Under the United Nations Convention on the Law of the Sea (UNCLOS) coastal states have the right to establish sovereignty over adjacent waters out to a maximum of 12 nautical miles from the nation's coastline, including the coastline of offshore islands. These enclosed waters are known as the coastal state's territorial sea.

During the negotiations of the text of the 1982 UNCLOS military activities in the EEZ were a controversial issue. Some coastal States such as Bangladesh, Brazil, Cape Verde, Malaysia, Pakistan and Uruguay contended that other States cannot carry out military exercises or maneuvers in or over their EEZ without their consent. In June 1998, the PRC passed the "Exclusive Economic Zone and Continental Shelf Act." This Act created an exclusive economic zone (EEZ) with 200 nautical mile limits from its coastal baseline, and claimed the right, inter alia, to broadly undefined powers to enforce laws in the EEZ, "including security laws and regulations." Based on the Act, the PRC does not recognize the airspace above its EEZ as "international airspace" and has interfered with and protested US reconnaissance flights over its EEZ. China takes the position that all maritime data collection activities, including military intelligence and hydrographic collection activities, fall within the United Nations Convention on the Law of the Sea [UNCLOS] provisions for marine scientific research and therefore require coastal-state consent before they could be carried out in the two-hundred-nautical-mile EEZ.

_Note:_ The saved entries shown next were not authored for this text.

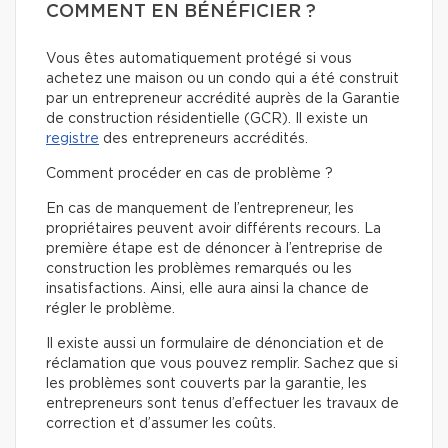
COMMENT EN BÉNÉFICIER ?
Vous êtes automatiquement protégé si vous
achetez une maison ou un condo qui a été construit
par un entrepreneur accrédité auprès de la Garantie
de construction résidentielle (GCR). Il existe un
registre
des entrepreneurs accrédités.
Comment procéder en cas de problème ?
En cas de manquement de l’entrepreneur, les
propriétaires peuvent avoir différents recours. La
première étape est de dénoncer à l’entreprise de
construction les problèmes remarqués ou les
insatisfactions. Ainsi, elle aura ainsi la chance de
régler le problème.
Il existe aussi un formulaire de dénonciation et de
réclamation que vous pouvez remplir. Sachez que si
les problèmes sont couverts par la garantie, les
entrepreneurs sont tenus d’effectuer les travaux de
correction et d’assumer les coûts.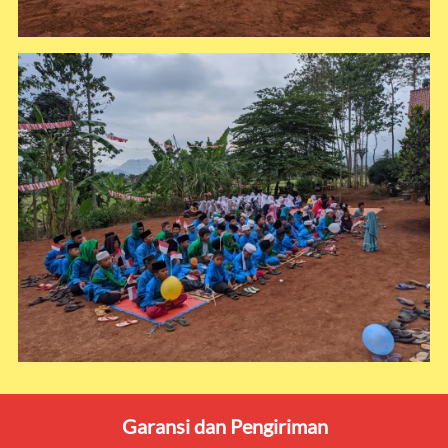
Garansi dan Pengiriman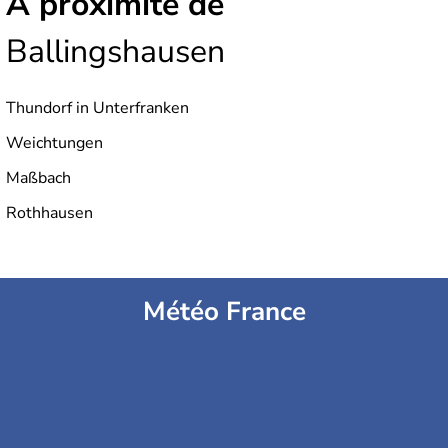
À proximité de
Ballingshausen
Thundorf in Unterfranken
Weichtungen
Maßbach
Rothhausen
Météo France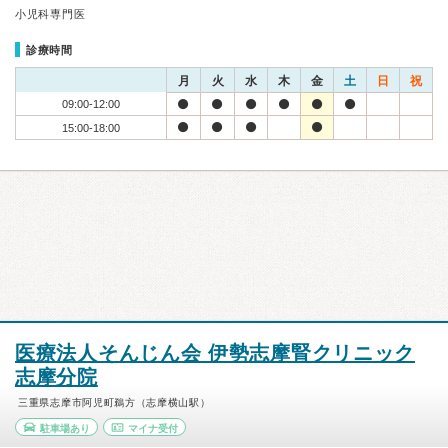
小児科専門医
診療時間
月
火
水
木
金
土
日
祝
09:00-12:00
15:00-18:00
医療法人そんじん会 伊勢志摩腎クリニック
志摩分院
三重県志摩市阿児町鵜方（志摩横山駅）
駐車場あり
マイナ受付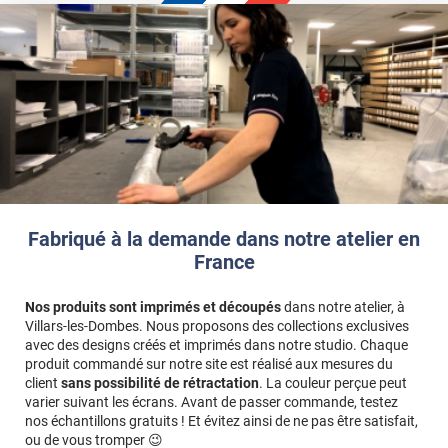
des bords aux dimensions saisies.
Exemple
: pour une façade de
60 x 80 cm
avec des bords de
2
cm
, vous devez saisir
64 x 84 cm
(60+2+2 et 80+2+2).
Fabriqué à la demande dans notre atelier en
France
Nos produits sont imprimés et découpés
dans notre atelier, à
Villars-les-Dombes. Nous proposons des collections exclusives
avec des designs créés et imprimés dans notre studio. Chaque
produit commandé sur notre site est réalisé aux mesures du
client
sans possibilité de rétractation
. La couleur perçue peut
varier suivant les écrans. Avant de passer commande, testez
nos échantillons gratuits ! Et évitez ainsi de ne pas être satisfait,
ou de vous tromper 😉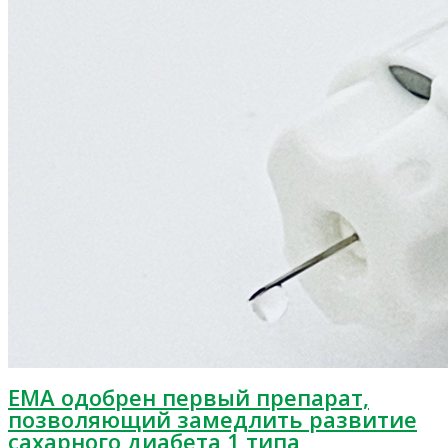
ЕMA одобрен первый препарат,
позволяющий замедлить развитие
сахарного диабета 1 типа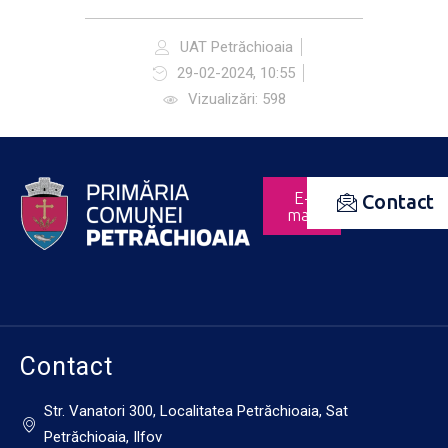
UAT Petrăchioaia
29-02-2024, 10:55
Vizualizări: 598
E-
Contact
mail
Contact
Str. Vanatori 300, Localitatea Petrăchioaia, Sat
Petrăchioaia, Ilfov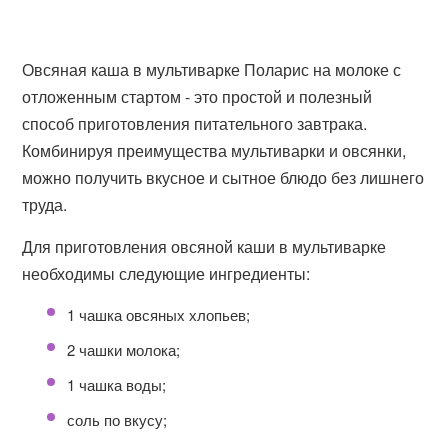
Овсяная каша в мультиварке Поларис на молоке с
отложенным стартом - это простой и полезный
способ приготовления питательного завтрака.
Комбинируя преимущества мультиварки и овсянки,
можно получить вкусное и сытное блюдо без лишнего
труда.
Для приготовления овсяной каши в мультиварке
необходимы следующие ингредиенты:
1 чашка овсяных хлопьев;
2 чашки молока;
1 чашка воды;
соль по вкусу;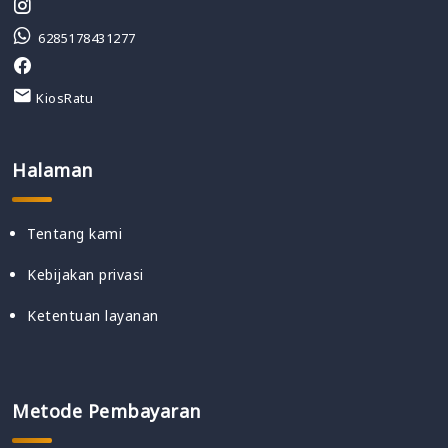
6285178431277
KiosRatu
Halaman
Tentang kami
Kebijakan privasi
Ketentuan layanan
Metode Pembayaran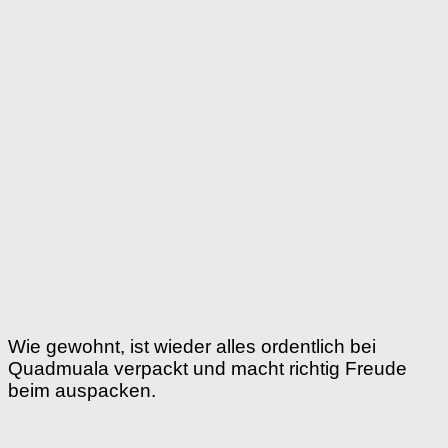
Wie gewohnt, ist wieder alles ordentlich bei
Quadmuala verpackt und macht richtig Freude
beim auspacken.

The US has protested this sovereignty claim as a violation of international law numerous times since this law was passed. The US Government has long conducted a vigorous freedom of navigation program through which it has asserted its navigational rights in the face of what it has regarded as excessive claims by coastal states of jurisdiction over ocean space or international passages. When remonstrations and protestations are unavailing, elements of US military forces may sail into or fly over disputed regions for the purpose of demonstrating their right and determination to continue to do so.

ASEAN countries are outward-looking, especially in term of protecting their Exclusive Economic Zones (EEZ). The convergence of interests in conflict areas such as the Spratly Islands affects the relationship among Malaysia, Philippines and Brunei with each claiming parts of the Spratlys. While armed conflicts among the countries of ASEAN overthe Spratly issue may be a remote possibility, it hascompounded historic frictions over unresolved territorial conflicts.

This will continue to be one of the driving force behind arms acquisition which is clearly demonstrated by the expansion of the naval and air forces of Malaysia. All the other ASEAN countries - except for Brunei - have expanded their naval and air arms to safeguard their maritime interests.